# IBS and shoulder pain ????



## Popeye (Oct 26, 2001)

Does anybody get a gnawing, yet dull, extremely annoying shoulder pain when constipated?This is the second time that it happened to me. Interestingly, the first time I ate popcorn in a movie theatre, while today I tried to drink more than two beers (even though I was constipated). Naturally, I became horribly gassy, but I also got this irritating shoulder pain.Anybody can see a connection of shoulder pain to IBS? I am sure it is related, because the pain went away after my stomach calmed down a bit at home.


----------



## Andy M (May 17, 1999)

An important question to ask is this: Which shoulder was hurting? If it was your left shoulder, I would immediately tell your physician because of a possible heart problem. Infarction is sometimes indicated by a severe pain in the left shoulder, even if you're not having chestpains. I did have a severe pain in my right shoulder after having a bout of gas pains a couple of months ago. It may have been a combination of gas pains and something else (like esophagitis), but after I got rid of the gas the pain quickly subsided.


----------



## Jadair (Aug 28, 2002)

Popeye,I wouldn't say so much as pain, but gas pain. It's meaning is different to me, is that what you meant.

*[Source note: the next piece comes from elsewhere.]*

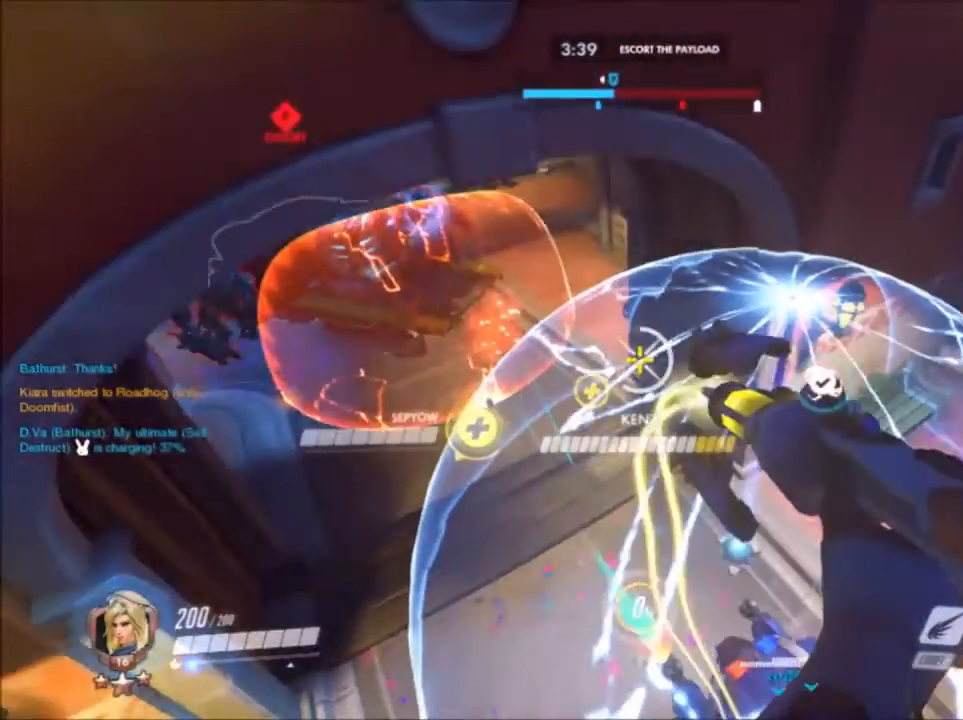
{"keys": ["a", "d"], "mouse": ["right"]}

Also, because of my serious whole body injury, I do tend to get pains all over, and my shoulder as well. But, I think I know what you're talking about.Peace to all during this Holiday SeasonJadair


----------



## wolfbabe (Dec 20, 2002)

Like another has stated you can have something called "associated pain" i have had chest pains up to my shoulders from the trapped wind moving upwards ..i would see a doctor to confirm it is nothing else.


----------



## knothappy (Jul 31, 1999)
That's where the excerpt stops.